Ne nous perdons pas en conjectures : cette exploration du répertoire allemand, reflet d’une époque où une insouciance allait vite être balayée par les horreurs du nazisme et de la Seconde Guerre mondiale, se savoure avec délice. Que ce soit la voix épatante de Marie Lenormand ou chaque instrumentiste du sextuor qui permet à l’auditeur de retrouver un peu de ce sel qui fit de cette période un eldorado musical swinguant, élégant et libre, tout est là pour plonger le public dans un état de jubilation. Contextualisé avec soin, mais sans pesanteur, le choix de chaque air s’avère une excellente idée qui permet d’apprécier, en outre, le soin porté à chaque arrangement, brillant. Le tout renforcé par une interprétation toute en malice. L’écrin du Bal Blomet semble idéal pour cet opus qui, espérons-le, sera suivi de beaucoup d’autres.

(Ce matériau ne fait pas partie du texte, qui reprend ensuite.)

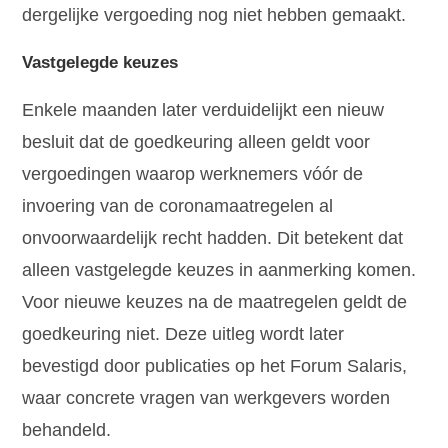
dergelijke vergoeding nog niet hebben gemaakt.
Vastgelegde keuzes
Enkele maanden later verduidelijkt een nieuw
besluit dat de goedkeuring alleen geldt voor
vergoedingen waarop werknemers vóór de
invoering van de coronamaatregelen al
onvoorwaardelijk recht hadden. Dit betekent dat
alleen vastgelegde keuzes in aanmerking komen.
Voor nieuwe keuzes na de maatregelen geldt de
goedkeuring niet. Deze uitleg wordt later
bevestigd door publicaties op het Forum Salaris,
waar concrete vragen van werkgevers worden
behandeld.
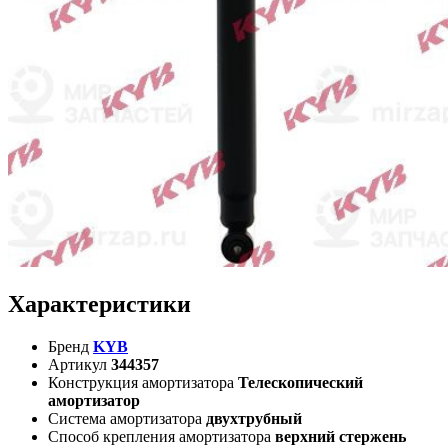
Характеристики
Бренд
KYB
Артикул
344357
Конструкция амортизатора
Телескопический
амортизатор
Система амортизатора
двухтрубный
Способ крепления амортизатора
верхний стержень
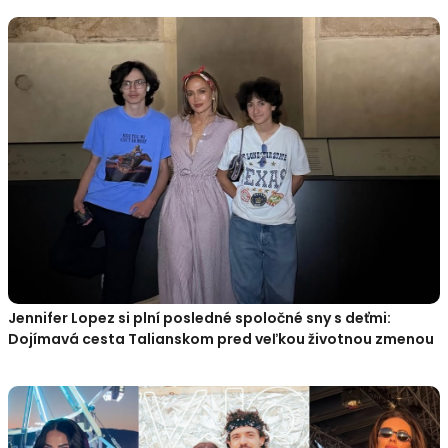
Jennifer Lopez si plní posledné spoločné sny s deťmi:
Dojímavá cesta Talianskom pred veľkou životnou zmenou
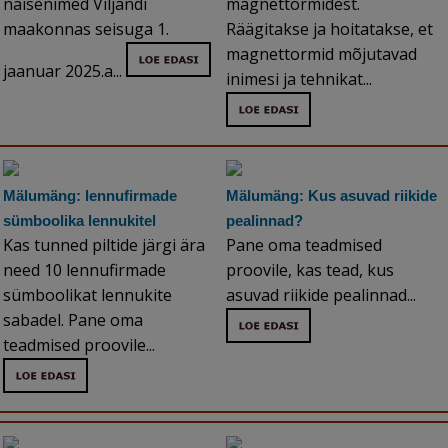
naisenimed Viljandi
magnettormidest.
maakonnas seisuga 1.
Räägitakse ja hoitatakse, et
magnettormid mõjutavad
jaanuar 2025.a...
inimesi ja tehnikat...
Mälumäng: lennufirmade
Mälumäng: Kus asuvad riikide
sümboolika lennukitel
pealinnad?
Kas tunned piltide järgi ära
Pane oma teadmised
need 10 lennufirmade
proovile, kas tead, kus
sümboolikat lennukite
asuvad riikide pealinnad...
sabadel. Pane oma
teadmised proovile...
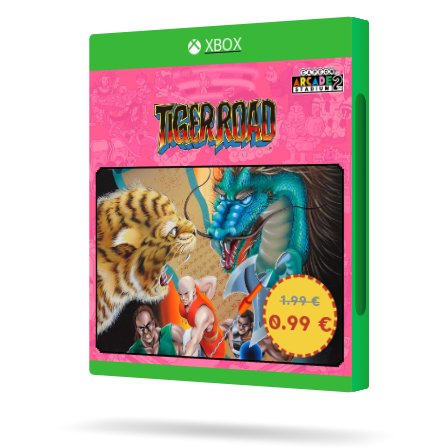
XBOX
1.99 €
0.99 €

Le fantôme de Christopher Isherwood devait sans doute se régaler en coulisse.
Kinorama, une exploration réussie d’un répertoire méconnu
Membres actifs des Frivolités Parisiennes, ces jeunes musiciens talentueux ont souhaité s’associer en sextuor pour mettre à l’honneur un répertoire encore inédit pour la compagnie, celui de la République de Weimar.
À travers les chansons de films produits par la société UFA au début du parlant – on tournait alors le même film dans plusieurs langues différentes – mais également en puisant dans le répertoire des revues berlinoises d’avant 1933, qui, comme les chansons de films entendues dans les salles obscures, fleurirent aussi sur les scènes des music-halls parisiens, Kinorama rend hommage à ces fameux compositeurs tels Werner Richard Heymann, Paul Abraham, Friedrich Hollaender, Walter Jurmann, Bronislav Kaper, Fritz Rotter ou encore Mischa Spoliansky, qui, contraints à l’exil pour fuir le nazisme, essaimèrent à Paris, Londres ou Hollywood, où leurs carrières connurent de fructueux développements.